No i have never giged, I was leaning more toward boat gigging. See 2&3 man limits coming nightly on guided trips.


----------



## jay b (Dec 1, 2002)

Flounder gig'n is a blast, did it a lot as a kid living near Camp Lejeune and you're right that won't wipe out the species.

Another large culprit is "large" mesh gill nets in inland waters. They catch everything and most don't live to be set free especially the crabs that get smashed with mallets rather than trying to free them from the net.


----------



## DaBig2na (Aug 7, 2011)

jay b said:


> Flounder gig'n is a blast, did it a lot as a kid living near Camp Lejeune and you're right that won't wipe out the species.
> 
> Another large culprit is "large" mesh gill nets in inland waters. They catch everything and most don't live to be set free especially the crabs that get smashed with mallets rather than trying to free them from the net.


I've been gigging in Courthouse Bay numerous times....


----------



## retired (Oct 20, 2016)

DaBig2na said:


> I've been gigging in Courthouse Bay numerous times....


I haven't been in about 10 years but I have in the past. When I see what has happened to the fishing on our coast for sportsmen in general its just sad. We are to the point that changes have to be made and getting at each other will accomplish little. Our state government has been irresponsible in so many ways. Its time to clean the whole mess up and some people are going to get hurt financially. But its got to be done.


----------



## jay b (Dec 1, 2002)

Pops a retired USMC pilot so we were always on the other side of the river. We did have a boat with a light yoke that lit up both sides.

Good memories of great times and would love to do it again !!


DaBig2na said:


> I've been gigging in Courthouse Bay numerous times....


----------



## poppop1 (Feb 16, 2004)

Anyone hear if the NC DMF had their meeting yet and decision on the flounder fishing, other new regs?


----------



## buckles (Jun 18, 2015)

"Per Director Murphey, now that the amendment has passed, a Proclamation will likely be made August 27-28, with an estimated implementation and closure date of September 4 or 5."

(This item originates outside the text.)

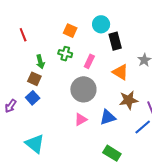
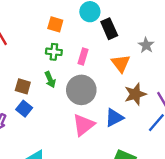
green arrow: (40, 62) -> (50, 80), moved
orange triangle: (120, 72) -> (121, 63), turned 30
pink triangle: (81, 119) -> (83, 125), size x1.5

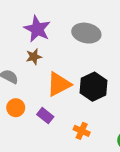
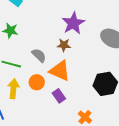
orange triangle: (59, 84) -> (60, 71), moved, turned 35

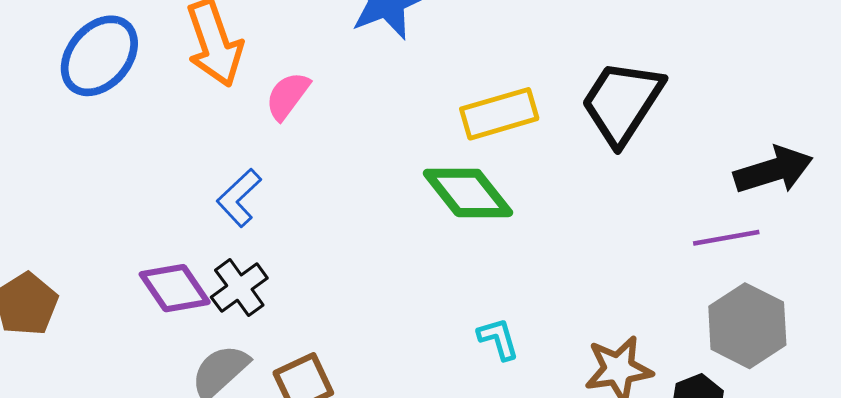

https://islandfreepress.org/fishing...flounder-amendment-2-with-additional-changes/


----------



## poppop1 (Feb 16, 2004)

buckles said:


> "Per Director Murphey, now that the amendment has passed, a Proclamation will likely be made August 27-28, with an estimated implementation and closure date of September 4 or 5."
> 
> https://islandfreepress.org/fishing...flounder-amendment-2-with-additional-changes/


Hey thanks, I looked at all 63 pages and my head is still spinning.


----------



## phoolhearted (Feb 3, 2018)

So, what exactly will be implemented on September 4/5? I can't find any clear info, but i may just be overlooking it.


----------



## Papa-T (Sep 5, 2011)

A according to NC DNR as of August 17,2020.







Flounder is no longer closed showing 15” 4 per day.


----------



## Happy Hours (Aug 5, 2020)

*Steve Murphey* has announced that the 2020 recreational flounder season will be Aug. 16 through Sept. 30 for internal and ocean waters of the state. The minimum size limit will remain at 15 inches total length, and the *creel limit* will remain at four fish per person per day during the open recreational season.


----------



## Papa-T (Sep 5, 2011)

Oh ok


----------